Work order. Within the material below, locate the line with "try to remove" and the line with "case of fire", then return those two lines and all lines between them, exactly as written.

------------------------------------------------------------

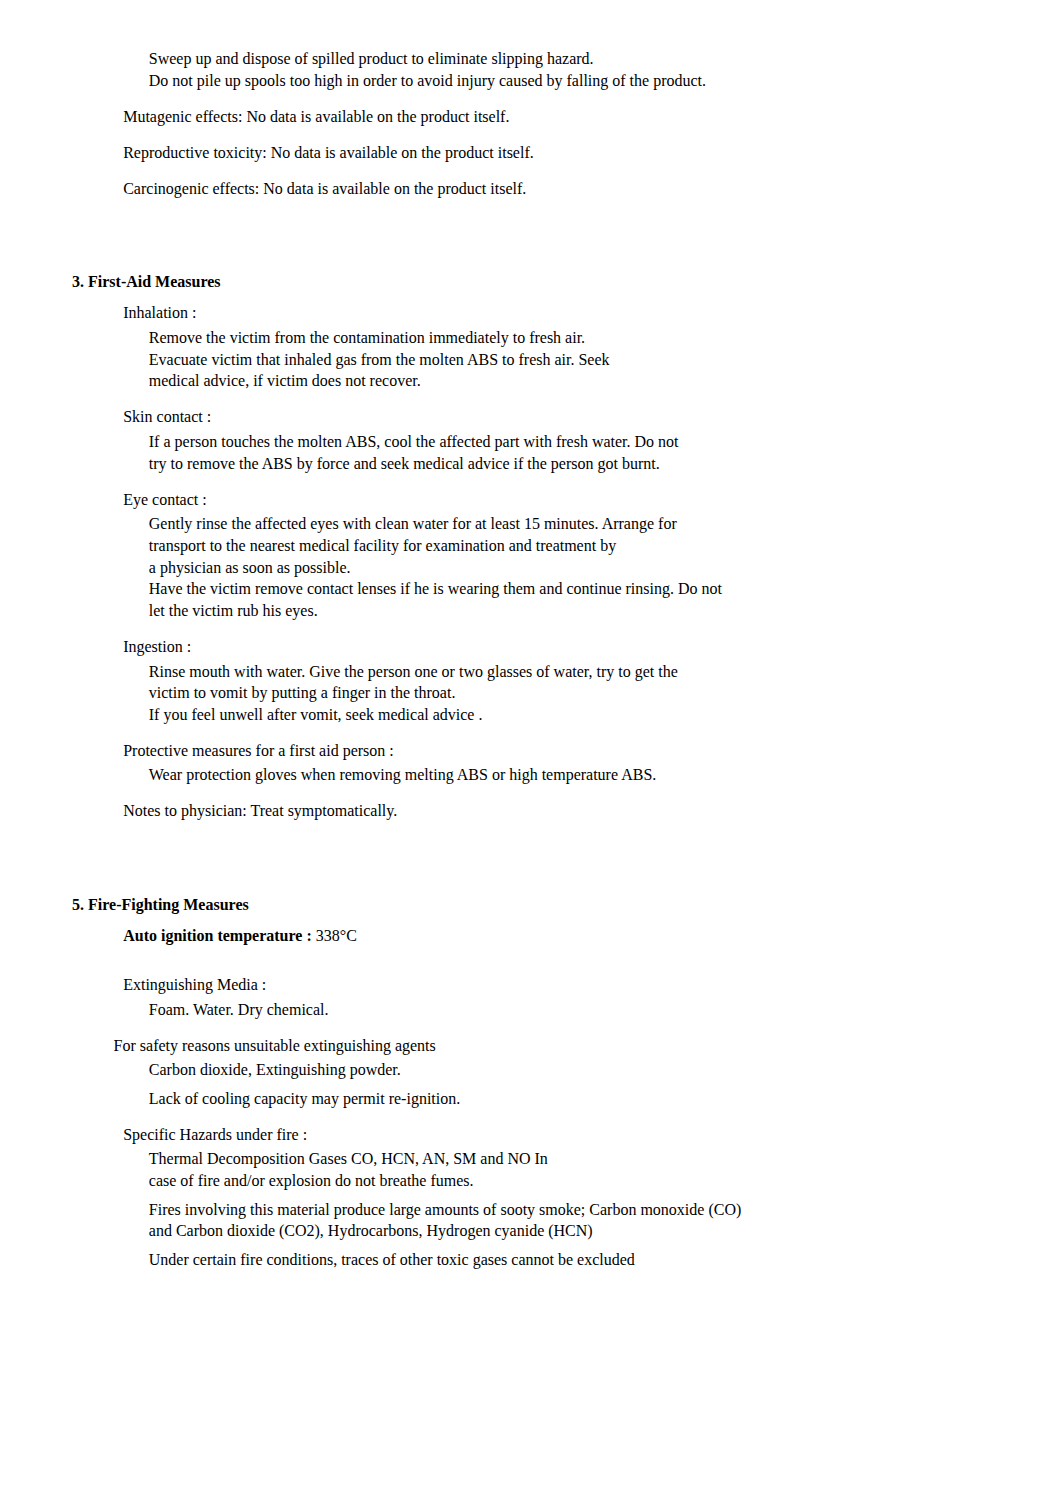Sweep up and dispose of spilled product to eliminate slipping hazard.
Do not pile up spools too high in order to avoid injury caused by falling of the product.
Mutagenic effects: No data is available on the product itself.
Reproductive toxicity: No data is available on the product itself.
Carcinogenic effects: No data is available on the product itself.
3. First-Aid Measures
Inhalation :
Remove the victim from the contamination immediately to fresh air.
Evacuate victim that inhaled gas from the molten ABS to fresh air. Seek
medical advice, if victim does not recover.
Skin contact :
If a person touches the molten ABS, cool the affected part with fresh water. Do not
try to remove the ABS by force and seek medical advice if the person got burnt.
Eye contact :
Gently rinse the affected eyes with clean water for at least 15 minutes. Arrange for
transport to the nearest medical facility for examination and treatment by
a physician as soon as possible.
Have the victim remove contact lenses if he is wearing them and continue rinsing. Do not
let the victim rub his eyes.
Ingestion :
Rinse mouth with water. Give the person one or two glasses of water, try to get the
victim to vomit by putting a finger in the throat.
If you feel unwell after vomit, seek medical advice .
Protective measures for a first aid person :
Wear protection gloves when removing melting ABS or high temperature ABS.
Notes to physician: Treat symptomatically.
5. Fire-Fighting Measures
Auto ignition temperature : 338°C
Extinguishing Media :
Foam. Water. Dry chemical.
For safety reasons unsuitable extinguishing agents
Carbon dioxide, Extinguishing powder.
Lack of cooling capacity may permit re-ignition.
Specific Hazards under fire :
Thermal Decomposition Gases CO, HCN, AN, SM and NO In
case of fire and/or explosion do not breathe fumes.
Fires involving this material produce large amounts of sooty smoke; Carbon monoxide (CO)
and Carbon dioxide (CO2), Hydrocarbons, Hydrogen cyanide (HCN)
Under certain fire conditions, traces of other toxic gases cannot be excluded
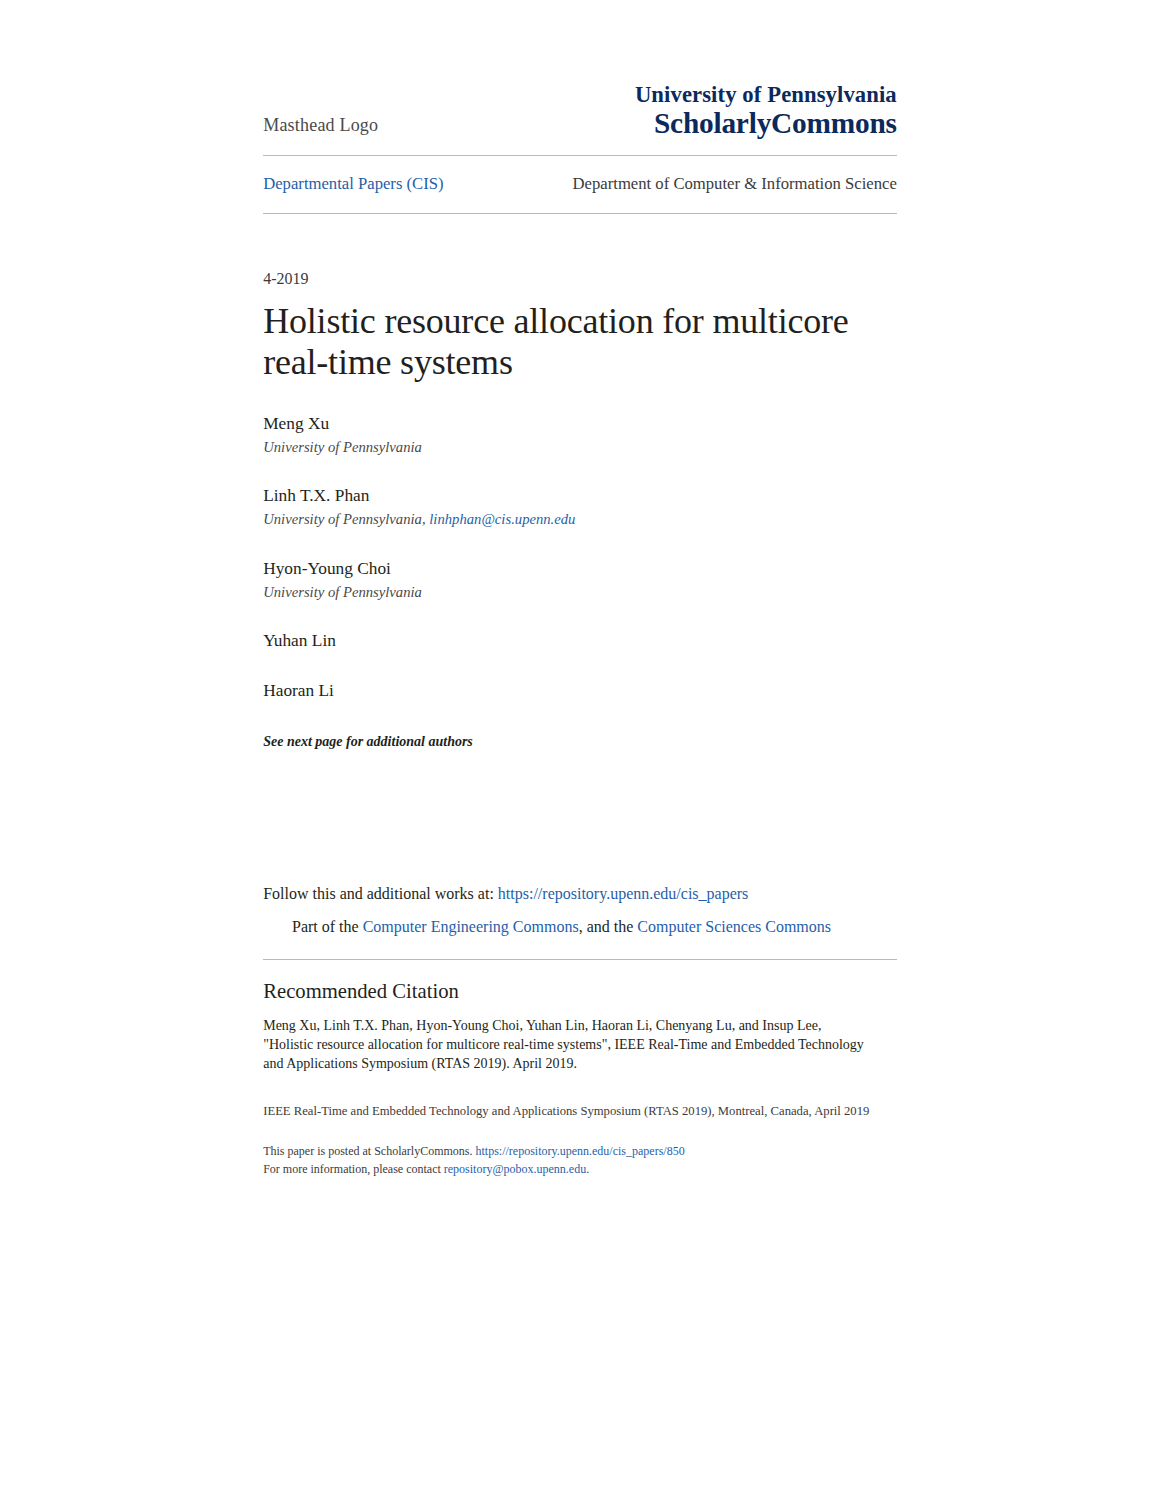Masthead Logo
University of Pennsylvania
Scholarly Commons
Departmental Papers (CIS)
Department of Computer & Information Science
4-2019
Holistic resource allocation for multicore real-time systems
Meng Xu
University of Pennsylvania
Linh T.X. Phan
University of Pennsylvania, linhphan@cis.upenn.edu
Hyon-Young Choi
University of Pennsylvania
Yuhan Lin
Haoran Li
See next page for additional authors
Follow this and additional works at: https://repository.upenn.edu/cis_papers
Part of the Computer Engineering Commons, and the Computer Sciences Commons
Recommended Citation
Meng Xu, Linh T.X. Phan, Hyon-Young Choi, Yuhan Lin, Haoran Li, Chenyang Lu, and Insup Lee, "Holistic resource allocation for multicore real-time systems", IEEE Real-Time and Embedded Technology and Applications Symposium (RTAS 2019). April 2019.
IEEE Real-Time and Embedded Technology and Applications Symposium (RTAS 2019), Montreal, Canada, April 2019
This paper is posted at ScholarlyCommons. https://repository.upenn.edu/cis_papers/850
For more information, please contact repository@pobox.upenn.edu.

------------------------------------------------------------

Result of the task.
try to remove the ABS by force and seek medical advice if the person got burnt.
Eye contact :
Gently rinse the affected eyes with clean water for at least 15 minutes. Arrange for
transport to the nearest medical facility for examination and treatment by
a physician as soon as possible.
Have the victim remove contact lenses if he is wearing them and continue rinsing. Do not
let the victim rub his eyes.
Ingestion :
Rinse mouth with water. Give the person one or two glasses of water, try to get the
victim to vomit by putting a finger in the throat.
If you feel unwell after vomit, seek medical advice .
Protective measures for a first aid person :
Wear protection gloves when removing melting ABS or high temperature ABS.
Notes to physician: Treat symptomatically.
5. Fire-Fighting Measures
Auto ignition temperature : 338°C
Extinguishing Media :
Foam. Water. Dry chemical.
For safety reasons unsuitable extinguishing agents
Carbon dioxide, Extinguishing powder.
Lack of cooling capacity may permit re-ignition.
Specific Hazards under fire :
Thermal Decomposition Gases CO, HCN, AN, SM and NO In
case of fire and/or explosion do not breathe fumes.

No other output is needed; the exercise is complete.